In Pakistan sind am Weltfrauentag landesweit Tausende Demonstrantinnen durch die Straßen gezogen. Die als „Aurat-Marsch“ bekannten Veranstaltungen seien in den Metropolen wegen der Corona-Pandemie deutlich kleiner ausgefallen als noch vergangenes Jahr, teilten Behörden am Montag mit. Aktivistinnen machten heuer insbesondere auf Missstände für Mitarbeiterinnen im Gesundheitswesen und erneut auf häusliche Gewalt aufmerksam.

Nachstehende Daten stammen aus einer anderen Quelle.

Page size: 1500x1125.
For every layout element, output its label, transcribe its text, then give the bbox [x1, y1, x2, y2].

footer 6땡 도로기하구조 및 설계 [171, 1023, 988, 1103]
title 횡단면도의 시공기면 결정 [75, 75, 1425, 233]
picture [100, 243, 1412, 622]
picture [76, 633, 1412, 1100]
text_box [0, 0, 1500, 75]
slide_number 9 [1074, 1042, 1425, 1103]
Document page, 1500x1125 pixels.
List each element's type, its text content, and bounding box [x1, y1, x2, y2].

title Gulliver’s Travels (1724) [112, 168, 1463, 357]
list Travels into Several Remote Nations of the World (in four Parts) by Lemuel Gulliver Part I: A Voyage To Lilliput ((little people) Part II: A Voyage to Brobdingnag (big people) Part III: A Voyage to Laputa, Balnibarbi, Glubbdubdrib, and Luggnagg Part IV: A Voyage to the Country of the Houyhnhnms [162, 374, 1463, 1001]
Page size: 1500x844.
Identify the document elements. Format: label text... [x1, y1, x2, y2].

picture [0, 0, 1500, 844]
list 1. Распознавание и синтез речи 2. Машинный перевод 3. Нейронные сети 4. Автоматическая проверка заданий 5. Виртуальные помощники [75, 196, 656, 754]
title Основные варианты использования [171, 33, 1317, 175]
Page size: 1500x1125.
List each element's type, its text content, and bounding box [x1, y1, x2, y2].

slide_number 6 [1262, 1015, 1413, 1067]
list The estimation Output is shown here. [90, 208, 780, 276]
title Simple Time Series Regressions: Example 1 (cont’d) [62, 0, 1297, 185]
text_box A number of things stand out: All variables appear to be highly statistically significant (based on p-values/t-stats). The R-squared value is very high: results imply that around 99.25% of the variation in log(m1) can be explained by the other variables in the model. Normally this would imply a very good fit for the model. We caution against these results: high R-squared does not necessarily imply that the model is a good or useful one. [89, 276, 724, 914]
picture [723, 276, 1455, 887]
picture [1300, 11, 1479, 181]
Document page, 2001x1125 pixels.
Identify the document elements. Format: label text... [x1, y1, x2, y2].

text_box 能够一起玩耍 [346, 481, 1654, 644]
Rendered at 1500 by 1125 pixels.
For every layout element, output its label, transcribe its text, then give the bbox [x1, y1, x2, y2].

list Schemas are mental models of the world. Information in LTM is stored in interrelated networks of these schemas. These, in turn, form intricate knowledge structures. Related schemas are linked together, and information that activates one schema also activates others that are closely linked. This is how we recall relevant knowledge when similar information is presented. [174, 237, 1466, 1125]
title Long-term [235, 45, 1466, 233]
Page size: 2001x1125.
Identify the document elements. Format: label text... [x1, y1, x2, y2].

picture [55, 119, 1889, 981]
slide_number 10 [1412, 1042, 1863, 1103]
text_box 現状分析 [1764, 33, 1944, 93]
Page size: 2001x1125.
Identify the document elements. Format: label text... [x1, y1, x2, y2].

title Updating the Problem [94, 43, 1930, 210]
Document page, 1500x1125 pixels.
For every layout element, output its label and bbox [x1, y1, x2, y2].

Nach Angaben der UNO gehört Pakistan in Bezug auf die Gleichstellung der Geschlechter nach wie vor zu den Schlusslichtern der Welt. Der Premierminister des Landes mit mehr als 220 Millionen Einwohnern, Imran Khan, ließ am Frauentag mitteilen: „Wir verpflichten uns, ein sicheres und förderliches Umfeld für Frauen zu gewährleisten, damit sie ihre rechtmäßige Rolle in der Entwicklung unserer Nation spielen können.“

Religiöse Hardlinern und Konservative kritisieren die Veranstaltungen regelmäßig. Sie werfen den Teilnehmerinnen etwa vor, „unislamisch“ oder vom Ausland finanziert zu sein. 2020 waren Aktivistinnen am Rande einer Veranstaltung in der Hauptstadt Islamabad von frauenfeindlichen Extremisten angegriffen worden. Dieses Jahr gab es bei den Demonstrationen Behördenangaben zufolge keine Zwischenfälle, auch wegen strenger Sicherheitsvorkehrungen.

Gegründet wurde der „Aurat-Marsch“ in dem südasiatischen Land im Jahr 2018. Damals zogen Frauen aus verschiedenen Gesellschaftsschichten durch die Hafenmetropole Karachi und forderten Gleichberechtigung. Seitdem gibt es jährliche Demonstrationen in den Großstädten.